● DOCUMENT EXTRACT:
┏━━

The Steelers did suffer from very curious calls in the first half, like the offensive pass interference called on George Pickens that seemed very suspect. However, they had multiple illegal formation penalties which is a direct reflection of bad coaching. It is time to say the quiet part out loud, this is the blind leading the incompetent. The Steelers season was on the line today and the offensive game plan was reflective of a father-son game in May, only with less creativity.
Karl Roser / Pittsburgh Steelers
Matt Canada is a terrible coordinator. Social media has been quite active in pointing that out for far too long. The entire fan base is screaming for an improved offensive game plan and the head coach strolls out after supposedly working on halftime adjustments, only to say everything is good on offense. You are calling for the wrong coach’s job. Canada is horrid, but Tomlin has demonstrated at this point he is clueless.

┗━━

● INPUT FOR THIS TASK:
┏━━

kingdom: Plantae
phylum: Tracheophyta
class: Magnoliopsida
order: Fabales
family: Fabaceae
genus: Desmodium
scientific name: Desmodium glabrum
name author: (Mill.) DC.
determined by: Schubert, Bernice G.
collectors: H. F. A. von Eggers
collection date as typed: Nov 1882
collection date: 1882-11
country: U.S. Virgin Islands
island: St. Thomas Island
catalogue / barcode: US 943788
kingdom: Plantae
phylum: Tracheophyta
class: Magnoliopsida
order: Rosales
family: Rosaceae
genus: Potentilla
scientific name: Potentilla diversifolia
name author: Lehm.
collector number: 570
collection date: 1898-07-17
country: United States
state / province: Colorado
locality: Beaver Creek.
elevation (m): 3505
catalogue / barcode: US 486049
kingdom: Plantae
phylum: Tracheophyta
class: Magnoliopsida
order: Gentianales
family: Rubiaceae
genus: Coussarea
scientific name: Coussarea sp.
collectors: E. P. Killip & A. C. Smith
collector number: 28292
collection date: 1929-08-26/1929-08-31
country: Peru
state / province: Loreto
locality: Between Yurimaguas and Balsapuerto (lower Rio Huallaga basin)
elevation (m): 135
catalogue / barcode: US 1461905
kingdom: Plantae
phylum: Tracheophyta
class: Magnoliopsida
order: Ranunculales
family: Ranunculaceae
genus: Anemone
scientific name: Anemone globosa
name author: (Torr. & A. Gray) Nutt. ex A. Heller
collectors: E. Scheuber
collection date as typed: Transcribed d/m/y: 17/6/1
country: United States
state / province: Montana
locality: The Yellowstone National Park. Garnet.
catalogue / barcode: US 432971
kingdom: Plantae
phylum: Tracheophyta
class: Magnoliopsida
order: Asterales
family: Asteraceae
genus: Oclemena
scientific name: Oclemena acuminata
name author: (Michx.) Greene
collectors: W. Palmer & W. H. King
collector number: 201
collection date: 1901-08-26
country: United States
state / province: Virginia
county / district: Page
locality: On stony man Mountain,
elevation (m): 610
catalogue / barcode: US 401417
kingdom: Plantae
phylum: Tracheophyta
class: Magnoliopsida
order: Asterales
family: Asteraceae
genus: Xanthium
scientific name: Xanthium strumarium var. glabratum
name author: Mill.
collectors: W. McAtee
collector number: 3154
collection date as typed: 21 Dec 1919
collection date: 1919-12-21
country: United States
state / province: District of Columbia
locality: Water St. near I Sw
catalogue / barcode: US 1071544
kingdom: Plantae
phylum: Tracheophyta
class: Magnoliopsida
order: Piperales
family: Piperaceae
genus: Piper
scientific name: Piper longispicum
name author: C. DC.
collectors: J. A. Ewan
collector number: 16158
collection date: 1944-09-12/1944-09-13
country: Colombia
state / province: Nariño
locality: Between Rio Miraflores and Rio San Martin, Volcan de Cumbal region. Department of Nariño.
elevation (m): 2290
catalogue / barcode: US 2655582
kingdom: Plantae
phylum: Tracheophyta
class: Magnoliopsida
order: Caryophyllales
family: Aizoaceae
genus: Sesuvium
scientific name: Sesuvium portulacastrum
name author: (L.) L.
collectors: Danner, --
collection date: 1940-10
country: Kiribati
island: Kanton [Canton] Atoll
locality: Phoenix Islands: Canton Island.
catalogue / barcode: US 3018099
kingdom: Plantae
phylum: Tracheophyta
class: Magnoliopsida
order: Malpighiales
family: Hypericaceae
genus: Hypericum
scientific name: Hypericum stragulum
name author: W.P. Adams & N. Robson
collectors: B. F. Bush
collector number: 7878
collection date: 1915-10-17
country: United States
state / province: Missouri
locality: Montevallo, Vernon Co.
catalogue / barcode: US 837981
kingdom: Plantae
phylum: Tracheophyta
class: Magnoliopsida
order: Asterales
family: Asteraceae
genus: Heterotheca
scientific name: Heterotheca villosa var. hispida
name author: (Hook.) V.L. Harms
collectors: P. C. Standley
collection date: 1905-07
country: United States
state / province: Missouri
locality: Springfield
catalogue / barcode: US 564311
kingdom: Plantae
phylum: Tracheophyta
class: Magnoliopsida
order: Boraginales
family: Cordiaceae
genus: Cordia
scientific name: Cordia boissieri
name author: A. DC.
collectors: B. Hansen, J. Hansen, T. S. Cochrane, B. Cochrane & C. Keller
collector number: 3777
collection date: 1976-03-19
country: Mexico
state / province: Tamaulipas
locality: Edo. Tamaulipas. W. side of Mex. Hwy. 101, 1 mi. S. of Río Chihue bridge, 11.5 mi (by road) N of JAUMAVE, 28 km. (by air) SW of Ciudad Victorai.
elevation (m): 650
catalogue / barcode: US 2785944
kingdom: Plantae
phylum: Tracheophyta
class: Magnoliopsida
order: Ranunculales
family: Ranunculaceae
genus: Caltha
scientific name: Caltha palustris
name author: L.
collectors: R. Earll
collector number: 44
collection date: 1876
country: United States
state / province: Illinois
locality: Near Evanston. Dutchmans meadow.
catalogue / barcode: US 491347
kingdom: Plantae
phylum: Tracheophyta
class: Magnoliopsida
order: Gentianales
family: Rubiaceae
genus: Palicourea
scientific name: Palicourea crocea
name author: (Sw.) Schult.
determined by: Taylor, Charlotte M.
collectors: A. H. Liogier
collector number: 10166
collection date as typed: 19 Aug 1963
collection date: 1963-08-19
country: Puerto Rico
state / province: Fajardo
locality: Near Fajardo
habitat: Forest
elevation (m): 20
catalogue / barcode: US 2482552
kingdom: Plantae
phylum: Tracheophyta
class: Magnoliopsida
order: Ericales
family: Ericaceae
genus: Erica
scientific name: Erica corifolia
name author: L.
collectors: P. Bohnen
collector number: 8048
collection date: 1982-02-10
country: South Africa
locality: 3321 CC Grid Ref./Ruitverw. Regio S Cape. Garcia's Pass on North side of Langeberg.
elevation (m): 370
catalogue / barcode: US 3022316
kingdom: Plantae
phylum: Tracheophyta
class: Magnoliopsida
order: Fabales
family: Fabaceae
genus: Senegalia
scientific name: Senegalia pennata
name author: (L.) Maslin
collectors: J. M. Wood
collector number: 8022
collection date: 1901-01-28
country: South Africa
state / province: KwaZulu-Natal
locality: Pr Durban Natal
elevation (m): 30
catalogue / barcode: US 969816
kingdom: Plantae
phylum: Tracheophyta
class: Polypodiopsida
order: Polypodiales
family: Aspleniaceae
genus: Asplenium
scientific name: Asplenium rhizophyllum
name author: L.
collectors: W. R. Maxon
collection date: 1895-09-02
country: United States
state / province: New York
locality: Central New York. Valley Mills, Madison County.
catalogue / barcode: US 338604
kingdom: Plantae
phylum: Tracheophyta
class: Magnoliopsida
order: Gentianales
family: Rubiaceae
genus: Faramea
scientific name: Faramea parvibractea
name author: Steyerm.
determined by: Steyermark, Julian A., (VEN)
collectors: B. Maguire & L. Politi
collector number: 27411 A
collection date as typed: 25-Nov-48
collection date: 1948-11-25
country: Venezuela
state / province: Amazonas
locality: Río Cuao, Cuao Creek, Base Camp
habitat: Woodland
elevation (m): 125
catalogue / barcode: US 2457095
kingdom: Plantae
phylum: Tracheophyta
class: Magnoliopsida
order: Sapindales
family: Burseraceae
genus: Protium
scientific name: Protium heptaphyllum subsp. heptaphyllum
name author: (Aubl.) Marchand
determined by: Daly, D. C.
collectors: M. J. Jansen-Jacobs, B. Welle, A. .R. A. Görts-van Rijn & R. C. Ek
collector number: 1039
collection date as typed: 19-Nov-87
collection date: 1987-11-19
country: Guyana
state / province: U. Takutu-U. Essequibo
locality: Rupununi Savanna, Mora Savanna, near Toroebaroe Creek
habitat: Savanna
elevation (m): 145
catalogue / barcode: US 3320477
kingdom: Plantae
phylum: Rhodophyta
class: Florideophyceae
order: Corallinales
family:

┗━━

● PROBLEM SET:
(1) Reproduce the rows verbatim, starting with the line that contains "collector number: 3154" and going on through the line that contains "state / province: Nariño".
(2) Extend the commentary on the Steelers' offense by writing what comes next after its final sentence.
The text and the rows have no connection to each other.

● TASK ANSWERS:
(1)
collector number: 3154
collection date as typed: 21 Dec 1919
collection date: 1919-12-21
country: United States
state / province: District of Columbia
locality: Water St. near I Sw
catalogue / barcode: US 1071544
kingdom: Plantae
phylum: Tracheophyta
class: Magnoliopsida
order: Piperales
family: Piperaceae
genus: Piper
scientific name: Piper longispicum
name author: C. DC.
collectors: J. A. Ewan
collector number: 16158
collection date: 1944-09-12/1944-09-13
country: Colombia
state / province: Nariño

(2)
Coach's verbiage could be forgiven, after all, he can’t exactly say we are terrible, what do you expect? Tomlin will no doubt have some clever phrase at the press conference to say how things will change. Fans have heard it all too often, it used to just happen in big games, now it is routine.
The organization needs to start asking if they are content with a well-coached game against what is now clearly an inferior Tampa Bay Buccaneers team, vs continually being embarrassed now like what happened on Sunday in Philadelphia. Is this the new 'standard?'
Tomlin was a competent steward of the franchise and when you have a great cast of Pro Bowlers and Hall of Famers, you win a lot of games. The national media, who only does drive-by reporting on Steelers games, will trot out the popular tropes of the offensive line being a problem and how if the Steelers fire Tomlin, he will be out of work for five minutes. I don’t wish him any ill will, thanks for the 16 years, but if you don’t even see that the team has a problem, it is time to go.
Steelers offensive coordinator, Matt Canada and head coach Mike Tomlin on the field at Acrisure Stadium. | Credit: Matt Freed/Post-Gazette
Tomlinisms are great sound bites, and the black and gold would get intense backlash for firing Tomlin ‘after one bad season.’ The fact is they have not won a playoff game since T.J. Watt joined the team. The Steelers had a three-year window from 2015 to 2017 where it seemed like they were ready to truly dislodge the New England Patriots, but the team was and has been mismanaged by the coaching staff for seven seasons now and the championship window closed firmly after the 2020 blowout playoff loss to the Cleveland Browns.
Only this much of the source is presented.